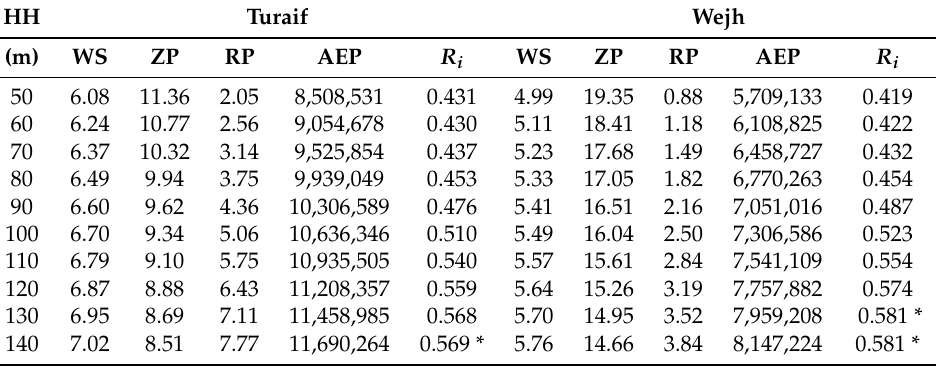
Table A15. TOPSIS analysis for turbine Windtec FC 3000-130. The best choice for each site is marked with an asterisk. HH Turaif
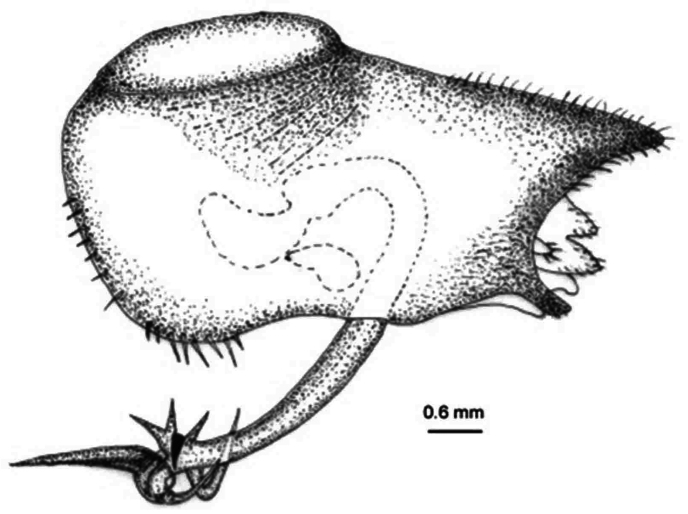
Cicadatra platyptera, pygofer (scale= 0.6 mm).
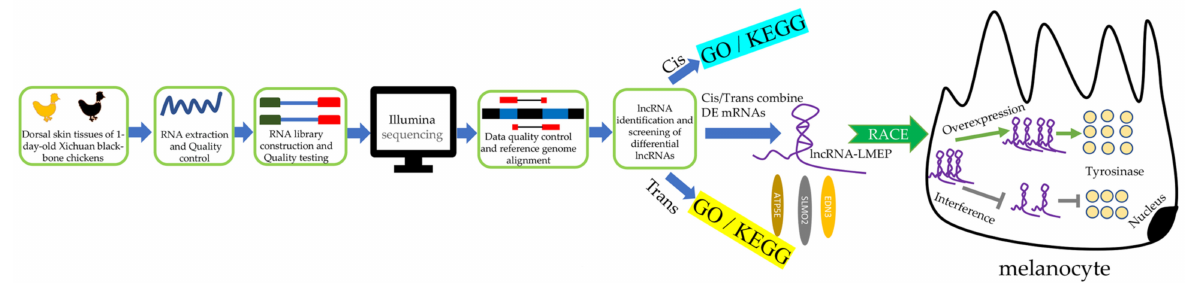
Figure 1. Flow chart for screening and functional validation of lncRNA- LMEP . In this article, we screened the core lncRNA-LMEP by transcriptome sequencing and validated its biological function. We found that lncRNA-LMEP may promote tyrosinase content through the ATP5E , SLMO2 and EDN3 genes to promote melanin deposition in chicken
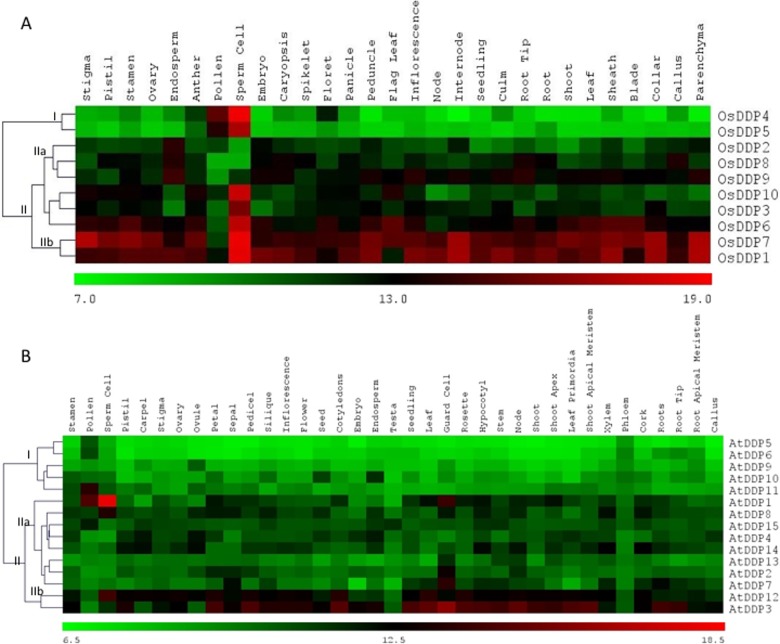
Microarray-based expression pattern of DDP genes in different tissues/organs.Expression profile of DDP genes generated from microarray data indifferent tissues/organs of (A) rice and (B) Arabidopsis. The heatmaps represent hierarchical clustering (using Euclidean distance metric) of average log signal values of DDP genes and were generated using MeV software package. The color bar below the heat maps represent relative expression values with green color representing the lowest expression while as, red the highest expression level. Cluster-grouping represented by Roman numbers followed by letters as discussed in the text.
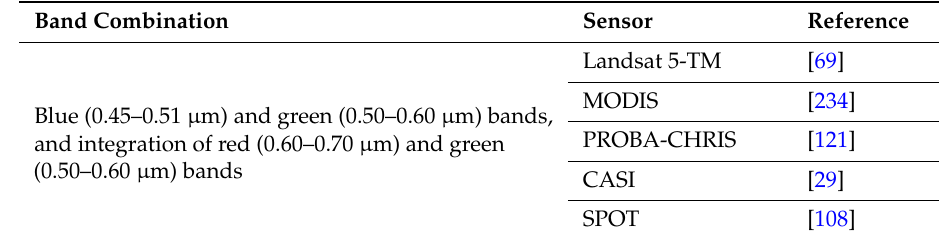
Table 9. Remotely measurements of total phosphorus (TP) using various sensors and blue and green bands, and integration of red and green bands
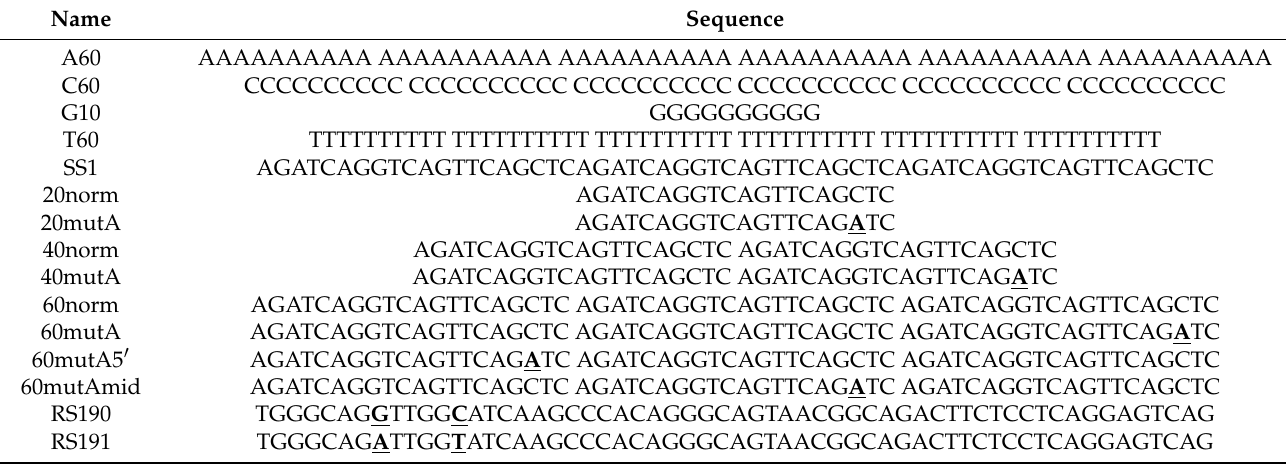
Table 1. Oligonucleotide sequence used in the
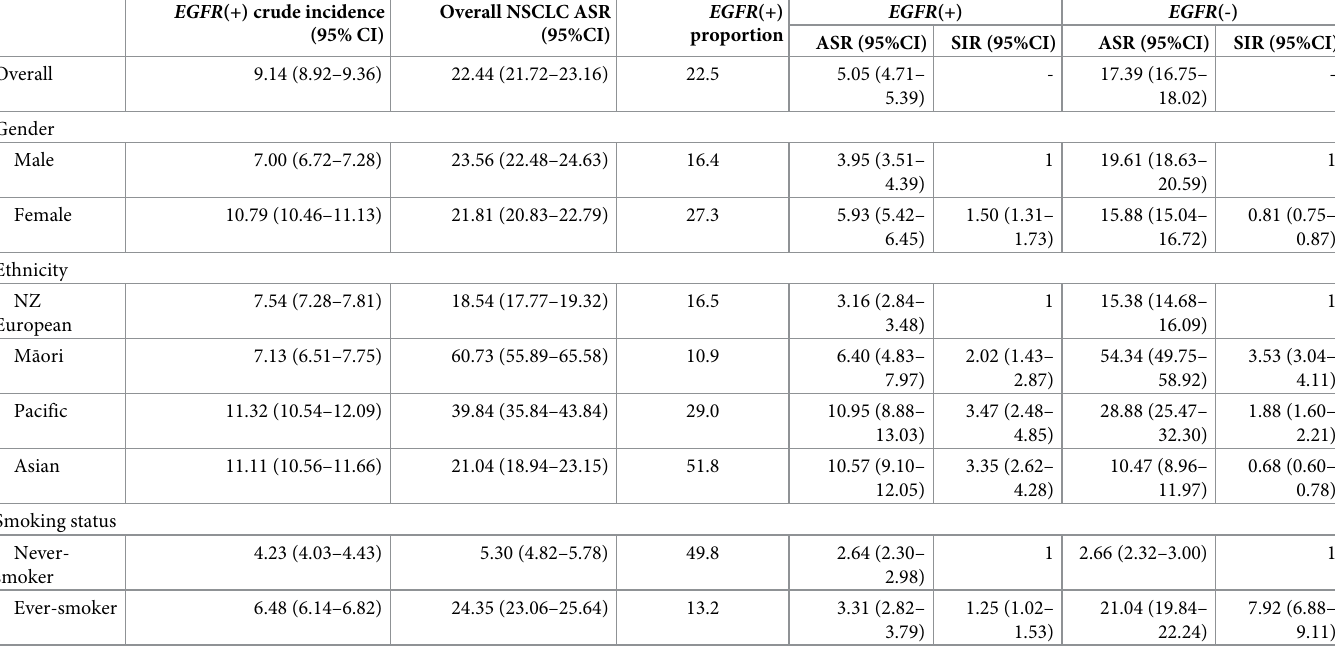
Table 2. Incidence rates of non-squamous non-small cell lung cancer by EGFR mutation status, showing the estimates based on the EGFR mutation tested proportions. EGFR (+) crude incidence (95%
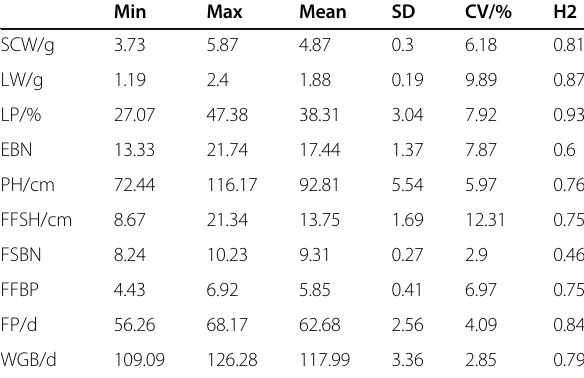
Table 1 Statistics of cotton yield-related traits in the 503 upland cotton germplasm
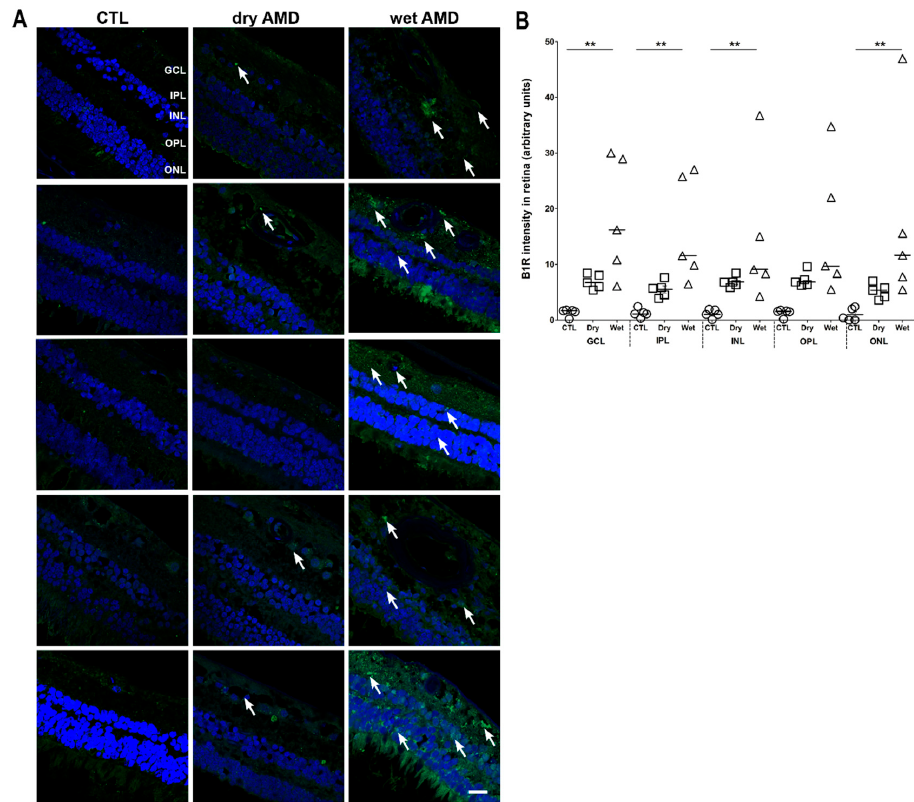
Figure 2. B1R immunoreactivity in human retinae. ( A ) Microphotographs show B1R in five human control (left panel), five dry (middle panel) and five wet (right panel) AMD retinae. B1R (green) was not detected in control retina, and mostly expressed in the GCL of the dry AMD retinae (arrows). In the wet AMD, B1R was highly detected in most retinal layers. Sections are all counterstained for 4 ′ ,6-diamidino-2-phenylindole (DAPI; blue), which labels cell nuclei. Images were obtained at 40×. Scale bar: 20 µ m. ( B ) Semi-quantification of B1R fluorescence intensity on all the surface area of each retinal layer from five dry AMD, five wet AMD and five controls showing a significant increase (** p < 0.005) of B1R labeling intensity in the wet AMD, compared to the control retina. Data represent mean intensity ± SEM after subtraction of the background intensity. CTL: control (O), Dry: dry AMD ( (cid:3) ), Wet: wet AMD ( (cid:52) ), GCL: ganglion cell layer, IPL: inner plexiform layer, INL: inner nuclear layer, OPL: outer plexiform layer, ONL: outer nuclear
==
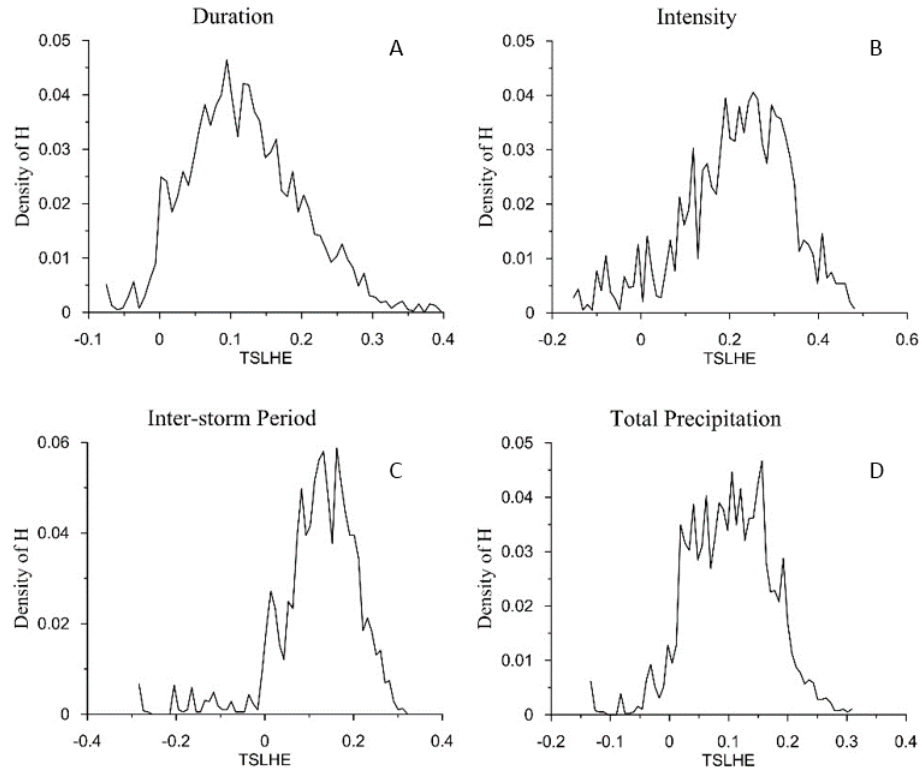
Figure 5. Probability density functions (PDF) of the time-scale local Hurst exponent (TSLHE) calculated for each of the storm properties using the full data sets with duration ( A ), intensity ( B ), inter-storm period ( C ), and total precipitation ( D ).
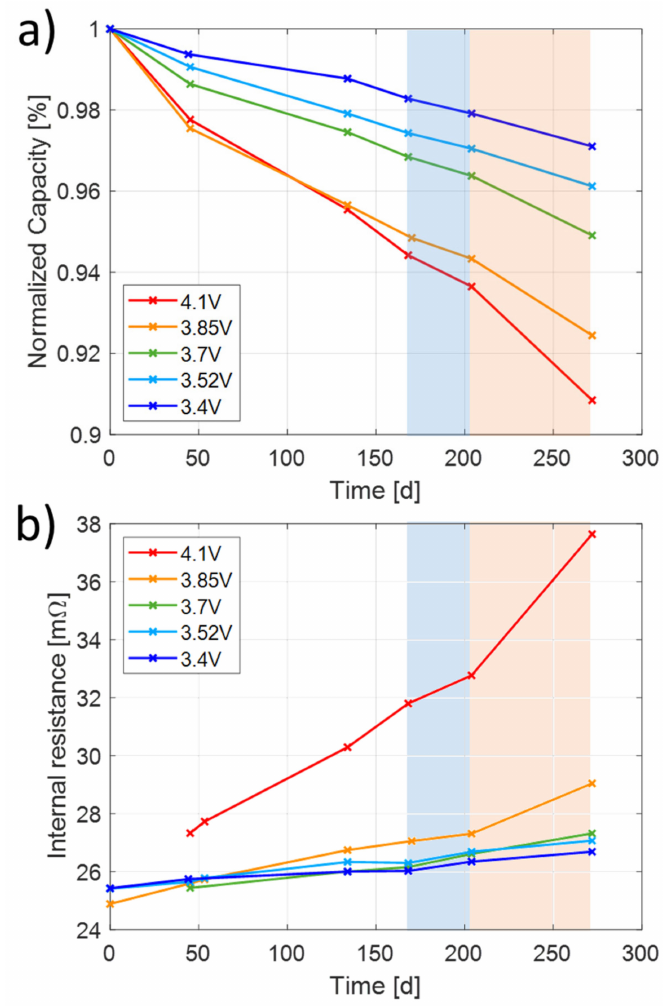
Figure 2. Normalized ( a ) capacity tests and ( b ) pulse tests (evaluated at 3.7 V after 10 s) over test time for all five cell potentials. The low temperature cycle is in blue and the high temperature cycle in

## Work request
Within the listing above, the stretch from the line with "Table A15. TOPSIS" down to the line with "Microarray-based expression pattern" is to be given again exactly, end lines included and pictures excluded.

## Result below
Table A15. TOPSIS analysis for turbine Windtec FC 3000-130. The best choice for each site is marked with an asterisk. HH Turaif
Cicadatra platyptera, pygofer (scale= 0.6 mm).
Figure 1. Flow chart for screening and functional validation of lncRNA- LMEP . In this article, we screened the core lncRNA-LMEP by transcriptome sequencing and validated its biological function. We found that lncRNA-LMEP may promote tyrosinase content through the ATP5E , SLMO2 and EDN3 genes to promote melanin deposition in chicken
Microarray-based expression pattern of DDP genes in different tissues/organs.Expression profile of DDP genes generated from microarray data indifferent tissues/organs of (A) rice and (B) Arabidopsis. The heatmaps represent hierarchical clustering (using Euclidean distance metric) of average log signal values of DDP genes and were generated using MeV software package. The color bar below the heat maps represent relative expression values with green color representing the lowest expression while as, red the highest expression level. Cluster-grouping represented by Roman numbers followed by letters as discussed in the text.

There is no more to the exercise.